JavaFX could be one of the casualties if Sun decides to pare technologies along with the 18% of its employees it’s trimming. Other cuts might include the NetBeans development environment, which has kept pace with or even bettered Eclipse in quality but not in uptake, and OpenOffice, the free Office replacement. Unfortunately for Sun, Google Docs has stolen some of the strategic thunder with an on-demand product from a company that can afford it.

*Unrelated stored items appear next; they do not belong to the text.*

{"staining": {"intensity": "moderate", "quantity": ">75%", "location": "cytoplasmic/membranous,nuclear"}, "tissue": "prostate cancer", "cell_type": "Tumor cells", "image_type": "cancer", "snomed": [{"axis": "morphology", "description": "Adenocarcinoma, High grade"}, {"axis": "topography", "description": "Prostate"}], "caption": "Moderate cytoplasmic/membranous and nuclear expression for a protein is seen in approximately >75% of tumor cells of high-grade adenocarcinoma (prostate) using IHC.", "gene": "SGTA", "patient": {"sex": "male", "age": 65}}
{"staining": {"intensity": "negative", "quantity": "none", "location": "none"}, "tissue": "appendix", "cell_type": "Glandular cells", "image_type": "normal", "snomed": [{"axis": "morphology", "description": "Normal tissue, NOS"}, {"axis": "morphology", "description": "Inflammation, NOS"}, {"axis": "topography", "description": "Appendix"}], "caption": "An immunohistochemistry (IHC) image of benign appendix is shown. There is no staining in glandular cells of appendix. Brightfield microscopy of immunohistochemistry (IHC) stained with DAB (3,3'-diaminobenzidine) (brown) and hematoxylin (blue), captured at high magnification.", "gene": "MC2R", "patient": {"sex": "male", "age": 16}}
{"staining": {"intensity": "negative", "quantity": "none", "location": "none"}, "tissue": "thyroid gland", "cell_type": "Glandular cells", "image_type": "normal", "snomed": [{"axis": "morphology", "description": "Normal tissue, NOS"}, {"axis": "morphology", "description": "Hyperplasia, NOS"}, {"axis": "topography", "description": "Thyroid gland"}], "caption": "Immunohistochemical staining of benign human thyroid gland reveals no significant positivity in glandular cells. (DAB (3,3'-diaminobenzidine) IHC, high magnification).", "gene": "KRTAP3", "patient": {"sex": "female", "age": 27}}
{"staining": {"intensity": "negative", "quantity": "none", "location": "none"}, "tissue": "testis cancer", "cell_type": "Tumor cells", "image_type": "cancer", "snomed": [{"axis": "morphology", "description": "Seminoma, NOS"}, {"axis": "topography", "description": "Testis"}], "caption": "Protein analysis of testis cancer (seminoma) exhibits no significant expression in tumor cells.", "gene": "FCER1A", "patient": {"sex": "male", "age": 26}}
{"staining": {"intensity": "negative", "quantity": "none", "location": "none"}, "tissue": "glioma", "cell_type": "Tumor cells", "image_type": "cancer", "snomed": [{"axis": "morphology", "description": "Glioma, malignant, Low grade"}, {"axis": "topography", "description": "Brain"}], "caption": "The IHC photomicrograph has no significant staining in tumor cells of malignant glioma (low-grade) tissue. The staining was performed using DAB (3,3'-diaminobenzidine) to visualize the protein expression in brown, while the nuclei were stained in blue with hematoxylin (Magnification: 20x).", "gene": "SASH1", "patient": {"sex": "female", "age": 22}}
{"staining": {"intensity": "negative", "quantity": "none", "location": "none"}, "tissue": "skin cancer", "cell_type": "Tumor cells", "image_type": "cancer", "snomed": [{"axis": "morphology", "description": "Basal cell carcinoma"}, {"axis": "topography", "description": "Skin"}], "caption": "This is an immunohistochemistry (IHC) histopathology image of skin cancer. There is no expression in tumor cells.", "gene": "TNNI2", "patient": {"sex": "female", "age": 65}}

Google is feeling some pressure as well, as its odd messaging around a Gmail Video chat plug-in reveals. Though the company has made a big deal about only supporting open Web technologies, they have much less to say about the use of proprietary technologies in the video plug-in. Coming at the same time that CEO Eric Schmidt attacks Azure as a way “to gain enough share in cloud computing to force other people to use its standards,” the use of Flash and the reluctance to answer direct questions about it seem disingenuous, something Google has steered clear of as it builds out its own standards such as Chrome and Android.